Inline coordinate pointing data:
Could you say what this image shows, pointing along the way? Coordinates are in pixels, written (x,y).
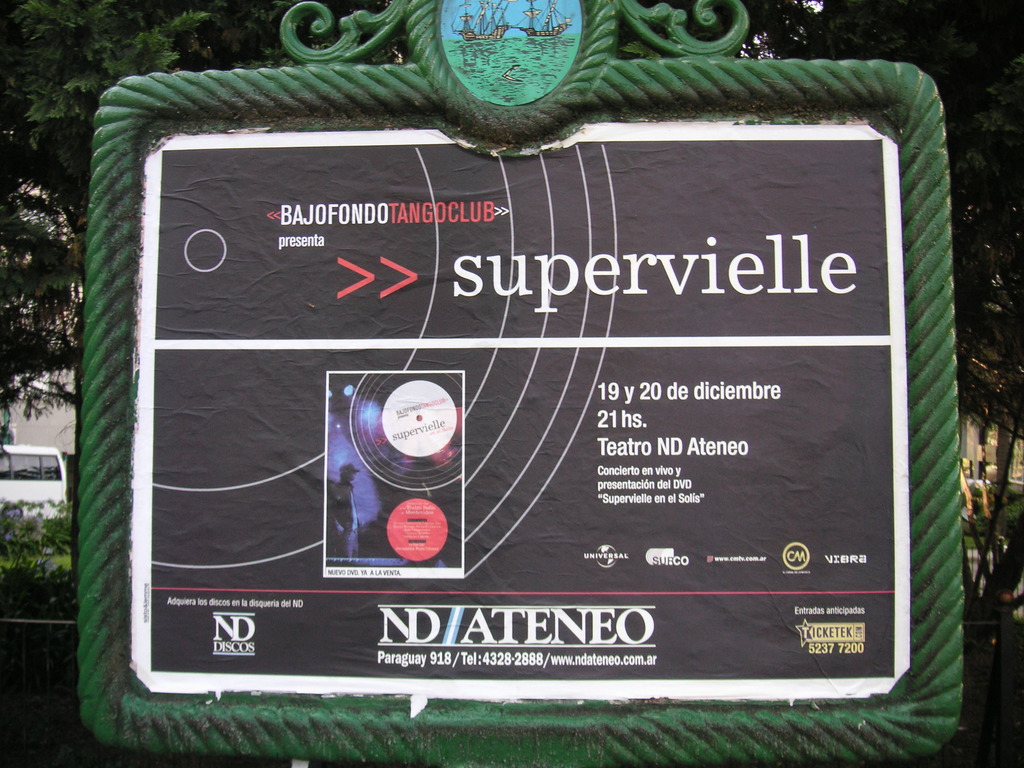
In the center of the image (657,398) there is a board (435,539). On the left (26,503) there is a vehicle (33,483). In the background (38,66) we can see trees (33,78).
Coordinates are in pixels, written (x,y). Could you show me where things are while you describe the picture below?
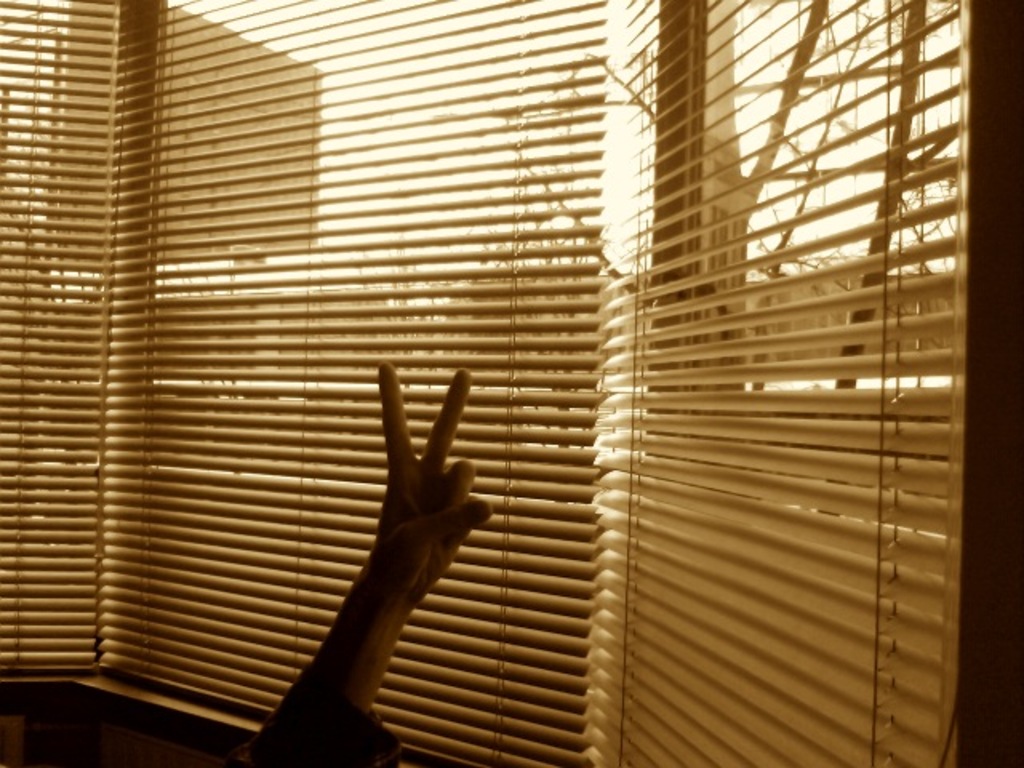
In this picture there is a person (346,719). At the back (276,405) there are window blinds (276,405). Behind the window blinds (555,478) there are trees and there is a hoarding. At the top (618,157) there is sky (614,174).
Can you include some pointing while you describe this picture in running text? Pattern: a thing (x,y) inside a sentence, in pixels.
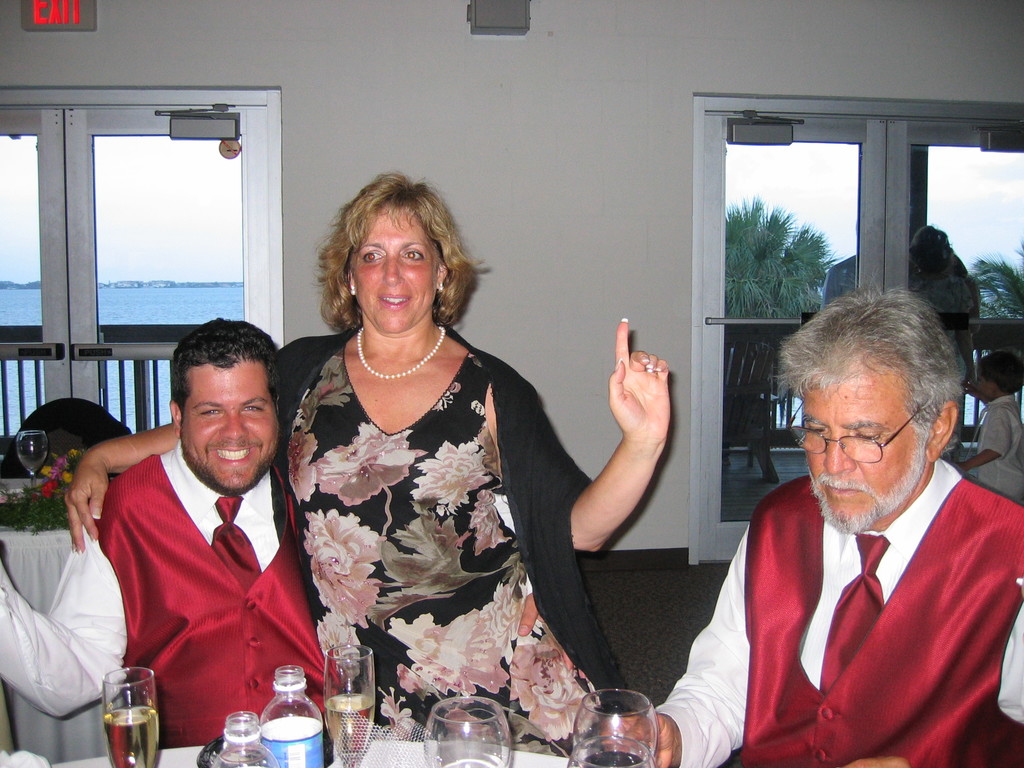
In this image I can see two persons (816,607) wearing white and red colored dress (221,552) are sitting and a woman (396,482) wearing black and cream colored dress (426,521) is standing in front of a table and on the table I can see few glasses (325,726) and few bottles (272,726). In the background (595,351) I can see the grey colored wall (535,190) and the windows (865,266) through which I can see few trees (784,287), the water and the sky (149,211). I can see a table (66,545) with few objects (68,480) on it.
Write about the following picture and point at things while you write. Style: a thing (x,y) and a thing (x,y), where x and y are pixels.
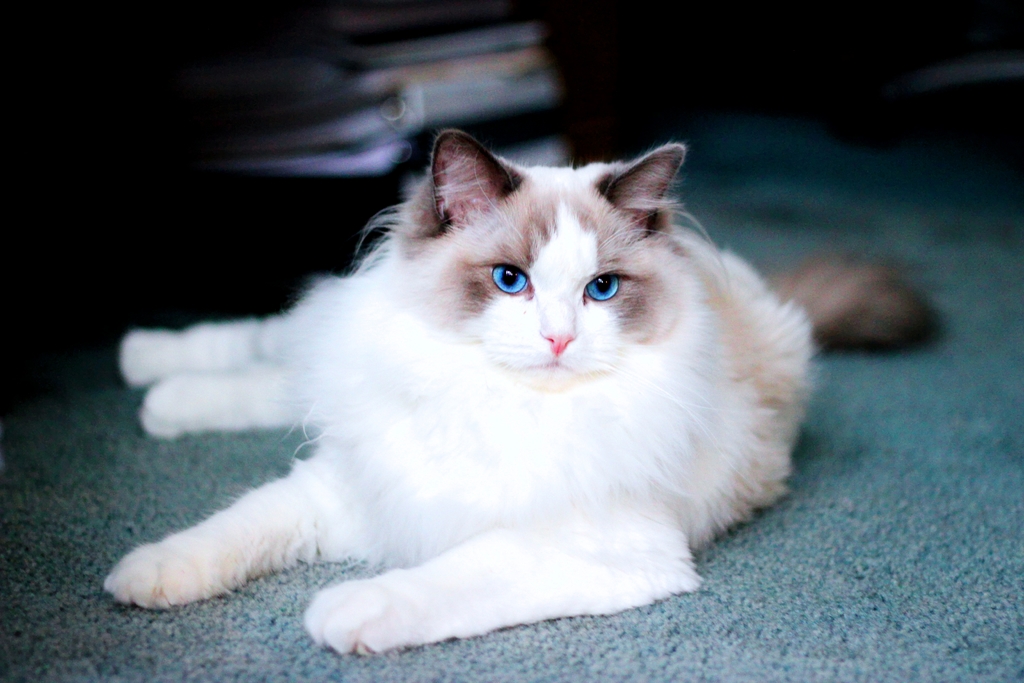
In this image there is a cat (582,477) on the surface (818,630) and the background (705,84) is blurry.
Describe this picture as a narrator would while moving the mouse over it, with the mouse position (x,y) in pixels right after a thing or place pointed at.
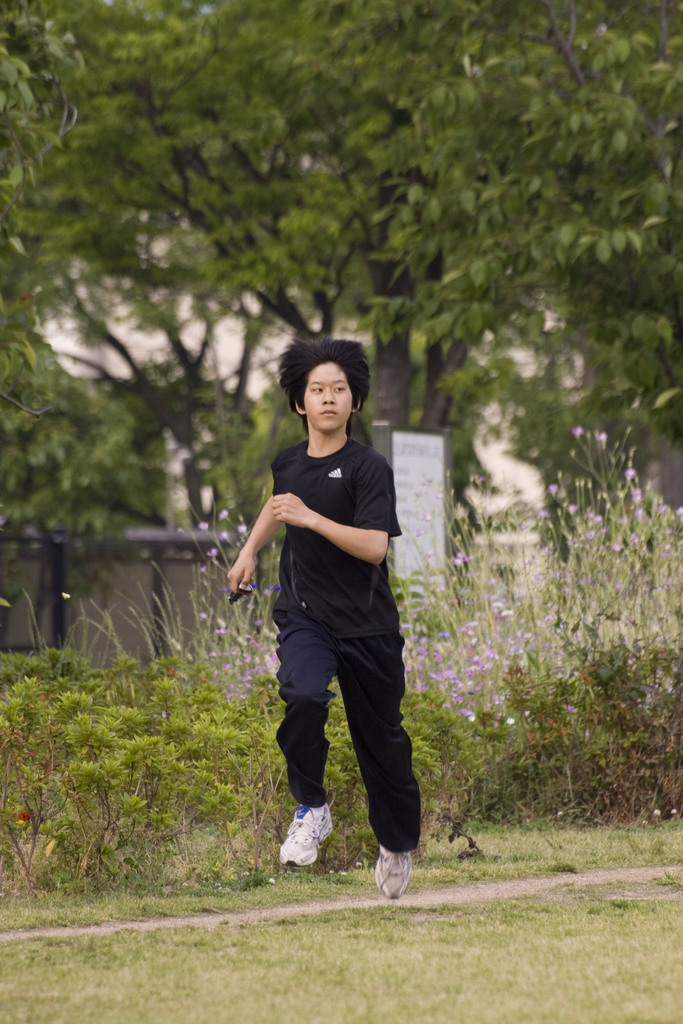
This picture is clicked outside. In the center (306,459) there is a person (334,475) wearing black color t-shirt (336,568) and running on the ground (468,869). We can see the green grass (593,944), plants (485,629), flowers (547,515), sky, building (140,341) and a fence (156,562).
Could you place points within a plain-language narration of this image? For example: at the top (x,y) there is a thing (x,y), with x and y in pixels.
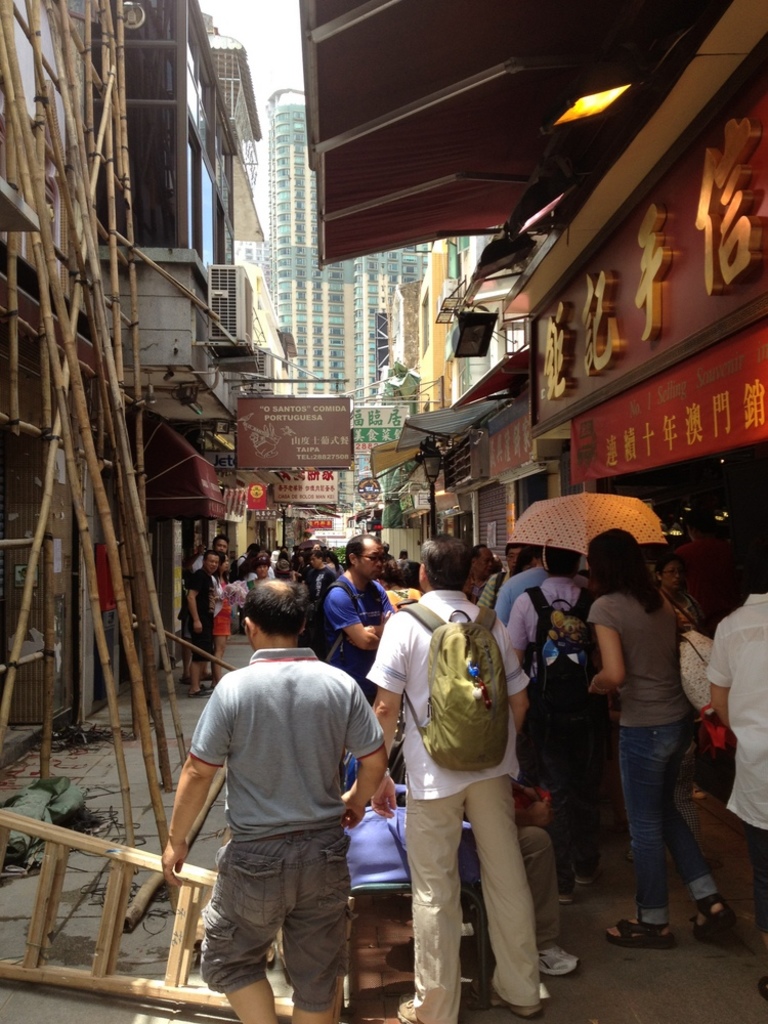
In this there are people (360,591) in the center of the image (470,611) and there are stalls (756,208) and posters (503,433) in the image and there are bamboos (163,827) and a ladder (109,841) on the left side of the image (145,860) and there is a building (291,159) in the background area of the image (296,287).
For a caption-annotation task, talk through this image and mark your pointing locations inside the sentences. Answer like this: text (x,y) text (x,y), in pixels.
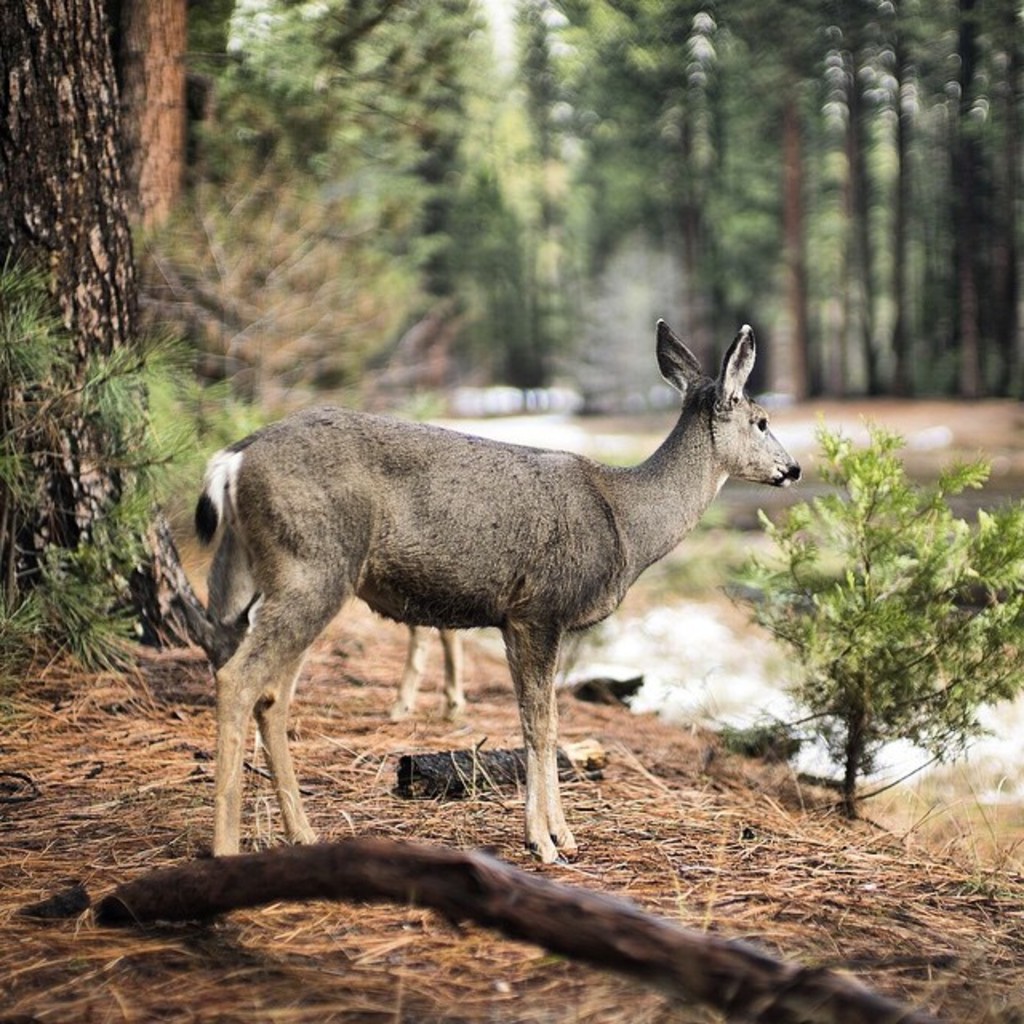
We can see animals (303,825) on the ground (568,864). We can see plants (10,382), wooden objects (329,885) and snow (990,714). In the background (1023,308) it is blurry and we can see trees (736,246).
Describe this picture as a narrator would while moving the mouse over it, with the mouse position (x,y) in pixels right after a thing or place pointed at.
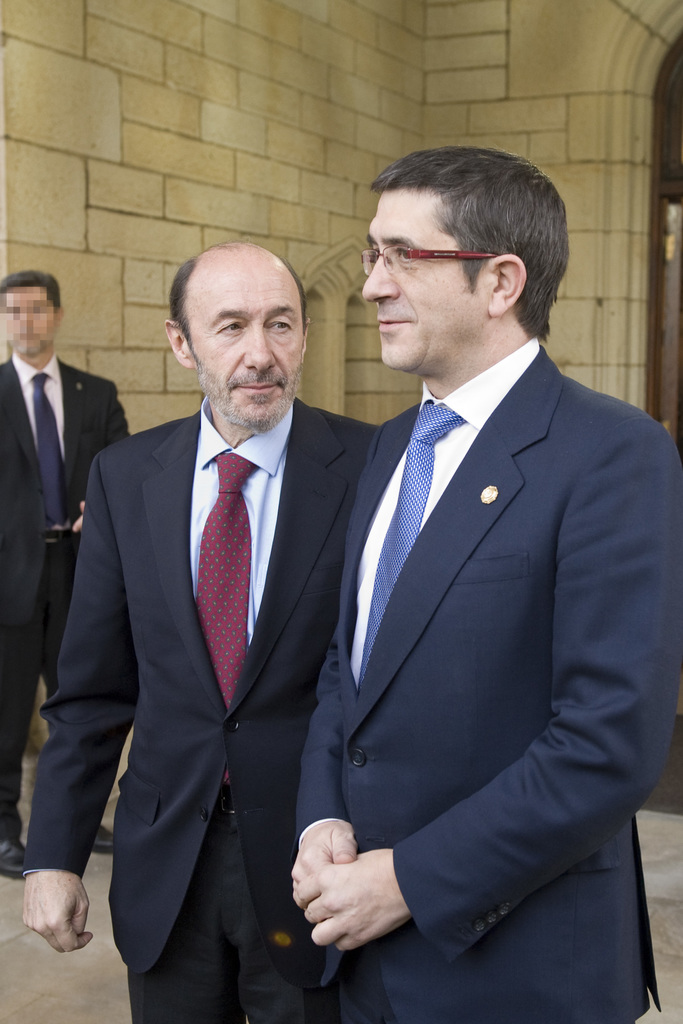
In this picture I can see there are two men (334,764) standing and they are wearing blazers (521,805) and the person (552,504) at right (579,423) has spectacles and there is another person (46,352) standing at left (8,392) and there is a wall (218,95) in the background (222,67).
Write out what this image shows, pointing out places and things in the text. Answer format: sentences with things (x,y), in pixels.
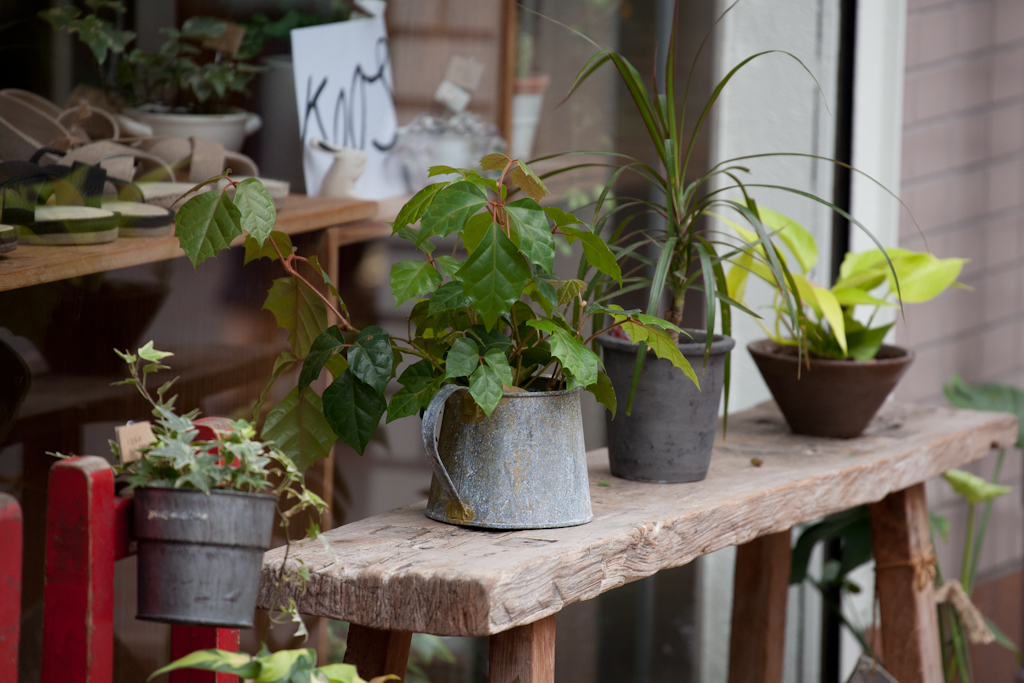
I can see three small flower pots (661,407) placed on the wooden bench (718,499). And I can see another flower pot (163,490) hanging to the red object (100,516). At background (119,259) I can see a small table (315,207) where some objects (183,112) are placed on it.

Aim of the task: With all pictures excluded, output exactly the lines from the one containing "Write out what" through the final line of the entries, inclusive.

Exercise output:
Write out what this image shows, pointing out places and things in the text. Answer format: sentences with things (x,y), in pixels.
I can see three small flower pots (661,407) placed on the wooden bench (718,499). And I can see another flower pot (163,490) hanging to the red object (100,516). At background (119,259) I can see a small table (315,207) where some objects (183,112) are placed on it.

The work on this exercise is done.